> **Assignment**
Report each line of the listing that carries the word "into".

> **Entries shown**
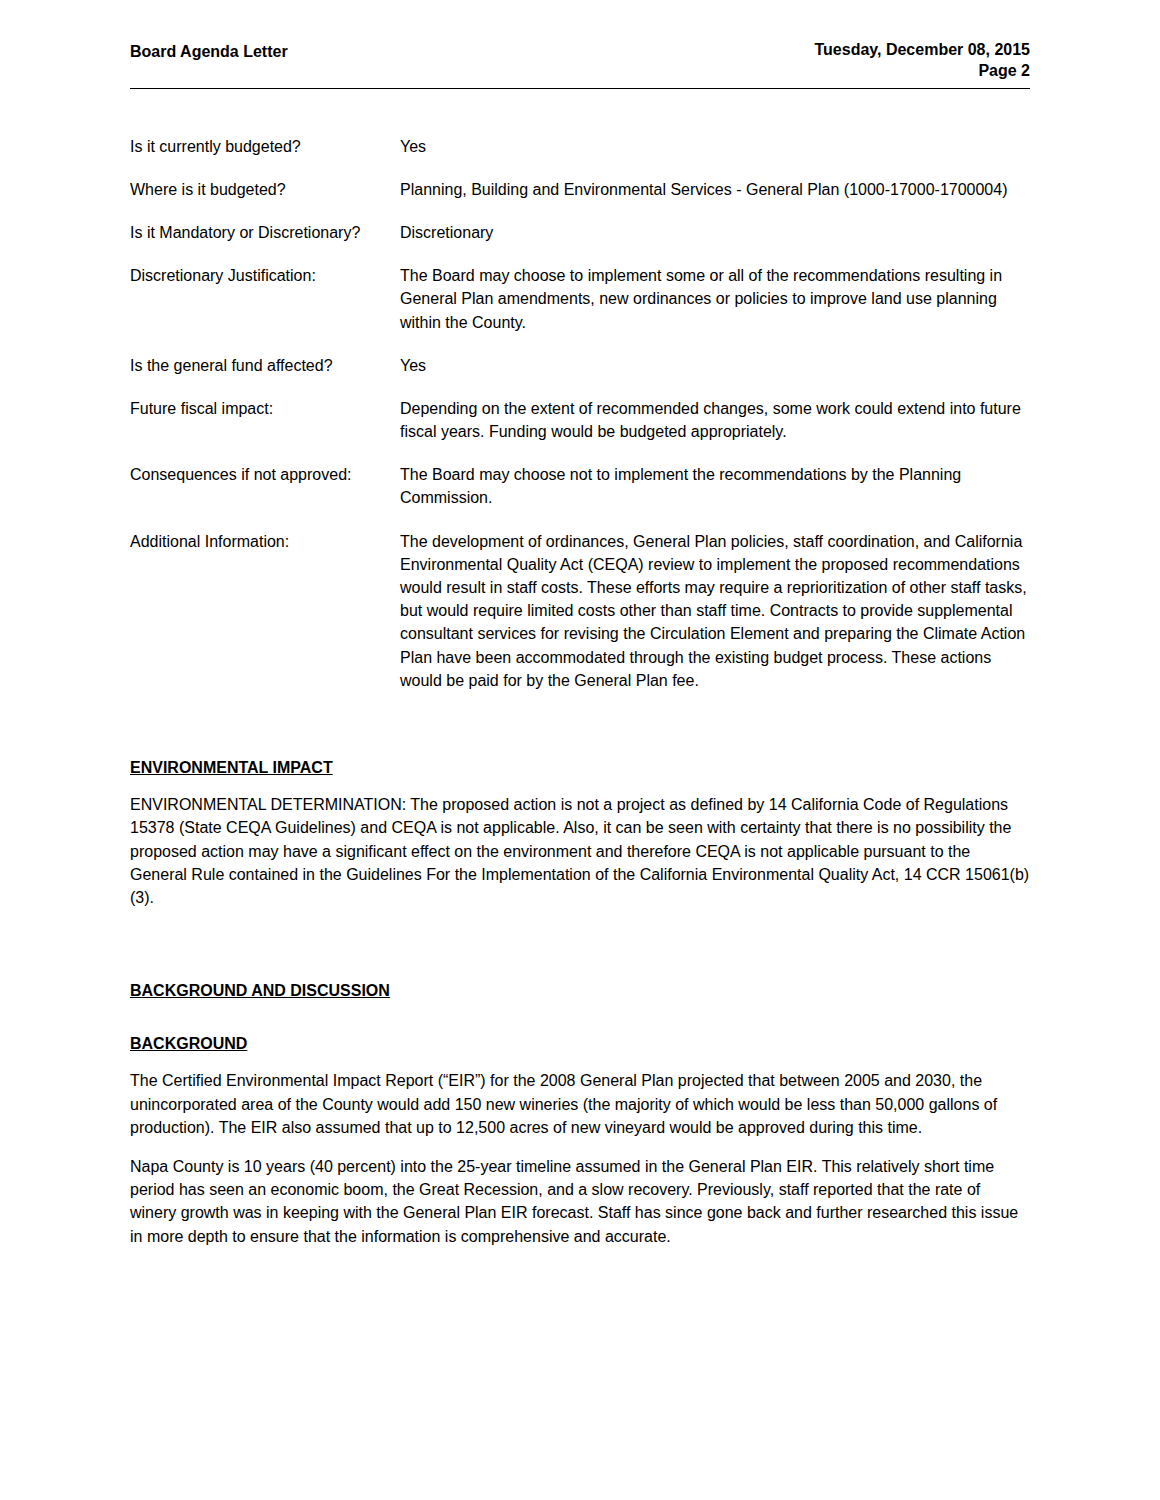Board Agenda Letter
Tuesday, December 08, 2015
Page 2
| Is it currently budgeted? | Yes |
| Where is it budgeted? | Planning, Building and Environmental Services - General Plan (1000-17000-1700004) |
| Is it Mandatory or Discretionary? | Discretionary |
| Discretionary Justification: | The Board may choose to implement some or all of the recommendations resulting in General Plan amendments, new ordinances or policies to improve land use planning within the County. |
| Is the general fund affected? | Yes |
| Future fiscal impact: | Depending on the extent of recommended changes, some work could extend into future fiscal years. Funding would be budgeted appropriately. |
| Consequences if not approved: | The Board may choose not to implement the recommendations by the Planning Commission. |
| Additional Information: | The development of ordinances, General Plan policies, staff coordination, and California Environmental Quality Act (CEQA) review to implement the proposed recommendations would result in staff costs. These efforts may require a reprioritization of other staff tasks, but would require limited costs other than staff time. Contracts to provide supplemental consultant services for revising the Circulation Element and preparing the Climate Action Plan have been accommodated through the existing budget process. These actions would be paid for by the General Plan fee. |
ENVIRONMENTAL IMPACT
ENVIRONMENTAL DETERMINATION: The proposed action is not a project as defined by 14 California Code of Regulations 15378 (State CEQA Guidelines) and CEQA is not applicable. Also, it can be seen with certainty that there is no possibility the proposed action may have a significant effect on the environment and therefore CEQA is not applicable pursuant to the General Rule contained in the Guidelines For the Implementation of the California Environmental Quality Act, 14 CCR 15061(b)(3).
BACKGROUND AND DISCUSSION
BACKGROUND
The Certified Environmental Impact Report (“EIR”) for the 2008 General Plan projected that between 2005 and 2030, the unincorporated area of the County would add 150 new wineries (the majority of which would be less than 50,000 gallons of production). The EIR also assumed that up to 12,500 acres of new vineyard would be approved during this time.
Napa County is 10 years (40 percent) into the 25-year timeline assumed in the General Plan EIR. This relatively short time period has seen an economic boom, the Great Recession, and a slow recovery. Previously, staff reported that the rate of winery growth was in keeping with the General Plan EIR forecast. Staff has since gone back and further researched this issue in more depth to ensure that the information is comprehensive and accurate.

> **Solution for this problem**
| Future fiscal impact: | Depending on the extent of recommended changes, some work could extend into future fiscal years. Funding would be budgeted appropriately. |
Napa County is 10 years (40 percent) into the 25-year timeline assumed in the General Plan EIR. This relatively short time period has seen an economic boom, the Great Recession, and a slow recovery. Previously, staff reported that the rate of winery growth was in keeping with the General Plan EIR forecast. Staff has since gone back and further researched this issue in more depth to ensure that the information is comprehensive and accurate.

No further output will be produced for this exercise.